- Genre: comedy
- Written by: John Morgan Martin Bronstein
- Starring: Barrie Baldaro Dave Broadfoot George Carron Joan Stuart Ted Zeigler Peter Cullen
- Country of origin: Canada
- Original language: English
- No. of seasons: 1

Production
- Producer: Dale Barnes
- Production location: Montreal
- Running time: variable

Original release
- Network: CBC Television
- Release: 1 February – 8 March 1969

Related
- Comedy Crackers;

= Comedy Cafe =

1969 Canadian television series

Comedy Cafe is a Canadian comedy television series which aired on CBC Television in 1969.

==Premise==
This Montreal-produced series featured performers from CBC Radio's Funny You Should Say That series, namely Barrie Baldaro, Joan Stuart and Ted Zeigler. They were joined by additional performers Dave Broadfoot and George Carron. The series borrowed from material already broadcast on the radio series such as "The Tavern" in which men have a conversation at a bar, or "L'Anglaises" about a French-speaking husband (Carron) and his English-speaking wife (Stuart). The series also featured Broadfoot's frequently-performed Member for Kicking Horse Pass character.

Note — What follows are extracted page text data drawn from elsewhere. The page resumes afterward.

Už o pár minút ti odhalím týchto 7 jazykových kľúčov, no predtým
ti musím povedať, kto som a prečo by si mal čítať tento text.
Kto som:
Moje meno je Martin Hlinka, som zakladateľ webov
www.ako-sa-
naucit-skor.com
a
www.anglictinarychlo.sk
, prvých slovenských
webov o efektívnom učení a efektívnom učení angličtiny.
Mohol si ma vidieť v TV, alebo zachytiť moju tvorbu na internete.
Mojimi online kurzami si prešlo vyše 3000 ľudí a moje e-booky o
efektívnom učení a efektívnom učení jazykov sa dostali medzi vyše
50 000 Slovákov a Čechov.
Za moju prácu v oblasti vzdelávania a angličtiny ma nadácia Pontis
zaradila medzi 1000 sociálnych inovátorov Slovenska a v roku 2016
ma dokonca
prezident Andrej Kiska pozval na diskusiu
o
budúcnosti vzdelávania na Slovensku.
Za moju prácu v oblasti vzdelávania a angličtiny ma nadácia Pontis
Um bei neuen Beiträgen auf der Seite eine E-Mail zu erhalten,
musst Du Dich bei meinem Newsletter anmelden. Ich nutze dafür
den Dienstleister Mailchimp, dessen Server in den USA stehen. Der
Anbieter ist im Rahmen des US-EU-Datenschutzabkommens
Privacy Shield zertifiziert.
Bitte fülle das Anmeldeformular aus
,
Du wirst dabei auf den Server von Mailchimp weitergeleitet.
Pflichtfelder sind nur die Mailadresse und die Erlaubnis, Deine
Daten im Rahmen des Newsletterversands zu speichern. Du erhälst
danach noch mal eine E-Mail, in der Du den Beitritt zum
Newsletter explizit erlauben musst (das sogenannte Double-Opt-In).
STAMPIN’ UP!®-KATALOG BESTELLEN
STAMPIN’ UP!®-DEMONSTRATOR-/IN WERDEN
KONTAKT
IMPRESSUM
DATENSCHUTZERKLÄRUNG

Comedy Cafe already aired as a local series in Montreal since late 1968. It was brought to the national network to fill in the time slot left vacant by the demise of Barris and Company. The series also transitioned to colour broadcasts due to its national exposure.

Episodes were recorded at Montreal's Windsor Hotel in the Versailles Room.

==Scheduling==
This half-hour series was broadcast Saturdays at approximately 10:15 p.m. (Eastern) from 1 February to 8 March 1969, following the conclusion of the Hockey Night in Canada broadcast.